Il numero sette – Fine Before You Came

Ho sempre sostenuto che la carriera dei Fine Before You Came avrebbe dovuto iniziare nel 1984, l’anno in cui i freddi venti di solitudine soffiavano a Firenze sponda Diaframma e qualche tempo più tardi sponda Litfiba: il meraviglioso manifesto della wave italiana oscura ed allergica al successo. Senza alcun preavviso (ma parlando dei Fine Before You Came, ne siamo consapevoli) ecco uscire nell’inverno 2017 Il numero sette, un disco registrato in soli 5 giorni in un piccolo studio milanese, un lavoro nato dall’urgenza, senza in realtà esserlo, come spiega la band stessa dal proprio sito: «noi non riusciamo bene a valutarlo, crediamo che sia semplicemente quello che sentivamo il bisogno di fare e dire in questo preciso momento».
Il numero sette - Fine Before You CamePartendo da queste premesse, è facile constatare come l’eco della rivoluzione dell’indie italiano non abbia per nulla influenzato i Fine Before You Came, anzi, impermeabili a qualsiasi ruffiana esigenza, suonano e tessono trame sonore di straordinaria efficacia, puntando sui pregi consolidati della loro musica e limando le asperità più post-rock con una nenia quasi dark-wave. Il risultato sono sette diamanti grezzi che crescono di ascolto in ascolto, di cui è importante non perdersi nessun momento, di cui è meglio rizzare subito  le orecchie ed aprire il cuore. La voce ricca di pathos di Jacopo Lietti risuona sempre cupa e baritona in un escalation musicale diluita ma decisa: «Chi se n’è andato lo ha fatto di notte e il giorno dopo non c’era mai stato / Per quelli rimasti non c’era mai stato» riecheggia sinistra nella traccia d’apertura, Ultimo giorno, inalando un’atmosfera grigia e funesta, eppure così elegante e decadente negli arrangiamenti e nelle dinamiche.
In Sequel, la mia favorita, le chitarre di Mauro Marchini e Marco Monaci si tuffano in un drowning ridondante, mentre diversi livelli armonici rimpinguano una ritmica scarna, ma proprio per questo affascinante, anche nelle liriche «Tu solo sai quanto poco valgo eppure mi tieni così». Dalle cromie grigie dei The Sound, all’evoluzione post-rock dei Slint, il disco assorbe queste atmosfere senza rimanendone invischiato, nonostante una sorta di commiserazione lucida che conferma pure nell’ermetica Trabocchetti che «Non c’è niente da fare / Son sempre i nostri i trabocchetti in cui amiamo cadere in piedi».

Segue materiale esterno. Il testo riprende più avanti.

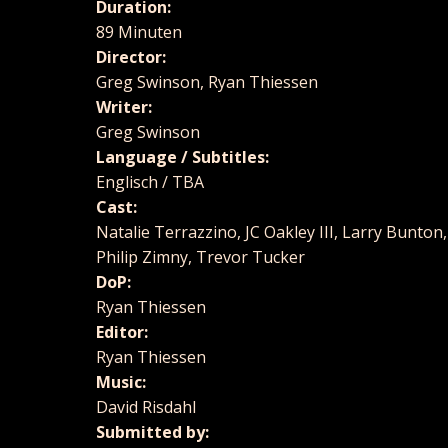
Duration:
89 Minuten
Director:
Greg Swinson, Ryan Thiessen
Writer:
Greg Swinson
Language / Subtitles:
Englisch / TBA
Cast:
Natalie Terrazzino, JC Oakley III, Larry Bunton,
Philip Zimny, Trevor Tucker
DoP:
Ryan Thiessen
Editor:
Ryan Thiessen
Music:
David Risdahl
Submitted by:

Velocità ed enfasi non cambiano neppure in Come pecore, calcando ancora più la mano (ed i piedi) in una combo di sonorità che sacrificano le distorsioni a favore di una modulazione che si poggia su delay e flanger davvero efficaci, facendo così da contraltare all’innata anima baritona del basso di Marco Olivero delle percussioni secche di Filippo Rieder. Rallentamenti intelligenti si muovono in Come Alberi, ove un leggero crunch soffia freddo sulla schiena, mentre il cantato di fa vagamente più melodico e pulito; mutamenti all’orizzonte nella rabbiosa Penultima notte con quel tocco naïf alla Massimo Volume di Stanze.
Capitolo a parte è la traccia finale, Nonsenso comune, crepuscolare nei suoi sospiri di sei corde, graffiante e lenta discesa agli inferi emotiva, una Love Will Tear us Apart nebulosa e distaccata, abilissima a celare una sensibilità di vita («Quell’abbraccio in cui ci cerco quando gli altri non ci vedono / Credo proprio voglia dire addio»), quella stessa sensibilità che a volte è meglio annegare in litri e litri di effetti, di ritardi e di sovrapposizione: senza parole!

Il numero sette non è un disco altisonante, i Fine Before You Came lo hanno buttato giù così, dall’esigenza e dalla voglia di scrivere una pagina di diario in musica, dai toni più dimessi, eppure così cristallini e maturi: forse oggi ci sfuggirà la magia di questo disco, ma sono convinto che tra almeno un decennio lo ritroveremo ancora meraviglioso e ci malediremo per non averlo capito in quel tardo inverno 2017.